55   // This could lead to security vulnerability. We don't want to accept
56   // arbitrary value and ask each caller to validate the return value.
57   //
58   // If the charset parameter is specified but its value doesn't match the
59   // token production defined in RFC 7230, this method simply fails and returns
60   // false.
61   //
62   // If there's any other grammar violation in the URL, then this method will
63   // return false, and all passed in pointers will be unmodified. On success,
64   // true is returned.
65   [[nodiscard]] static bool Parse(const GURL& url,
66                                   std::string* mime_type,
67                                   std::string* charset,
68                                   std::string* data);
69 
70   // Similar to parse, except that it also generates a bogus set of response
71   // headers, with Content-Type populated, and takes a method. Only the "HEAD"
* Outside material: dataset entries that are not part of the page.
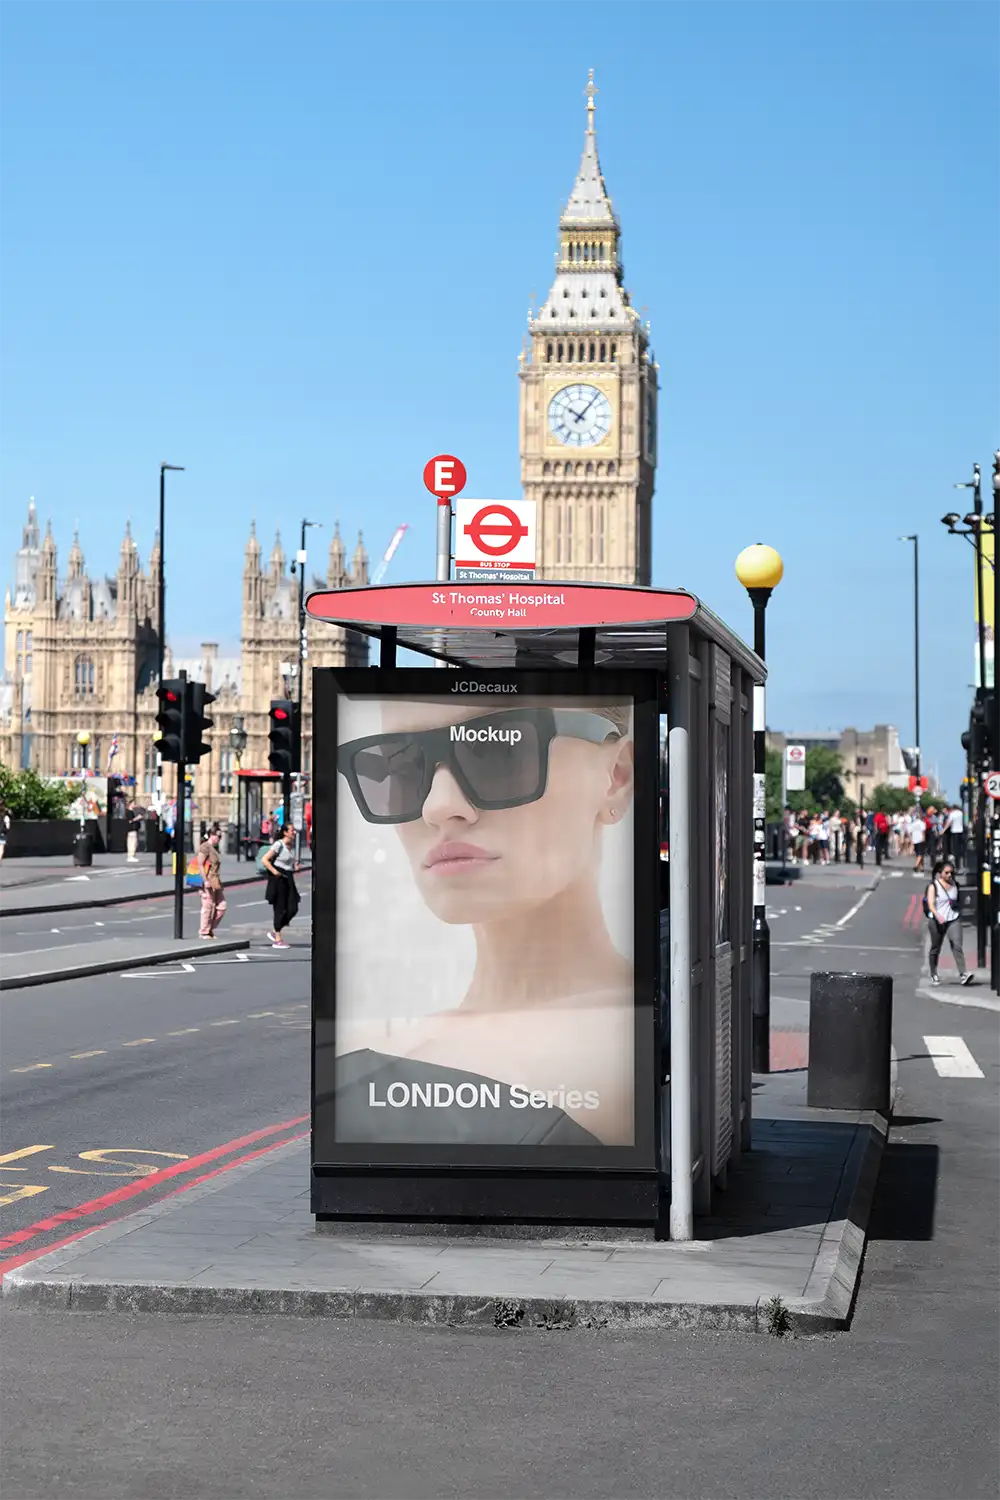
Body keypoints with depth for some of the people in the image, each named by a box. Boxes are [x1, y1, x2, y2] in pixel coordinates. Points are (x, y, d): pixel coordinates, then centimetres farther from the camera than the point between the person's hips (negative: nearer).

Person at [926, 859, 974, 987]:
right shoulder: (933, 886, -6)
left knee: (957, 945, -14)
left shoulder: (955, 885, 8)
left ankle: (963, 974, -25)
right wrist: (938, 915, -33)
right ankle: (934, 975, 26)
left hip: (953, 920, 2)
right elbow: (931, 904, -17)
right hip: (937, 921, -2)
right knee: (936, 948, 10)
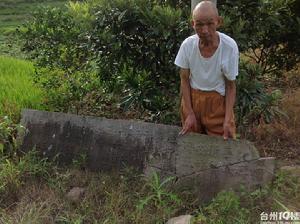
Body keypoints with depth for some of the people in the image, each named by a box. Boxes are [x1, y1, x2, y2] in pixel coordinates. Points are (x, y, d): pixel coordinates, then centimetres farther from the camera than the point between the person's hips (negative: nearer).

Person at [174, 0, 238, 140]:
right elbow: (184, 80, -4)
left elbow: (230, 86, -12)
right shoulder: (187, 45, -16)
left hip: (217, 101, -2)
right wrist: (189, 113, -8)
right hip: (191, 98, 2)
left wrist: (228, 119, -18)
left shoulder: (229, 46, -22)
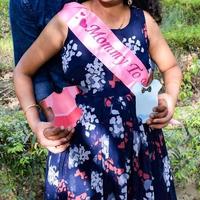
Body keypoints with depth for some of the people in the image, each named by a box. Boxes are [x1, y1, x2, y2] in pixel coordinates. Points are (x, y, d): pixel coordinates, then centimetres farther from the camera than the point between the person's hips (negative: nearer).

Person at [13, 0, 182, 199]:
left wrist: (171, 98, -5)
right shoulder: (67, 21, -8)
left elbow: (171, 67, 15)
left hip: (141, 146, 2)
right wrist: (35, 124, -10)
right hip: (82, 150, -2)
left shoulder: (144, 22, -2)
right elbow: (22, 72, 2)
72   // method modifies the response, resulting in a 0-length body. All arguments
73   // except must be non-null. All std::string pointers must point to empty
74   // strings, and |*headers| must be nullptr. Returns net::OK on success.
75   [[nodiscard]] static Error BuildResponse(
76       const GURL& url,
77       std::string_view method,
78       std::string* mime_type,
79       std::string* charset,
80       std::string* data,
81       scoped_refptr<HttpResponseHeaders>* headers);
82 };
83 
84 }  // namespace net
85 
86 #endif  // NET_BASE_DATA_URL_H_
87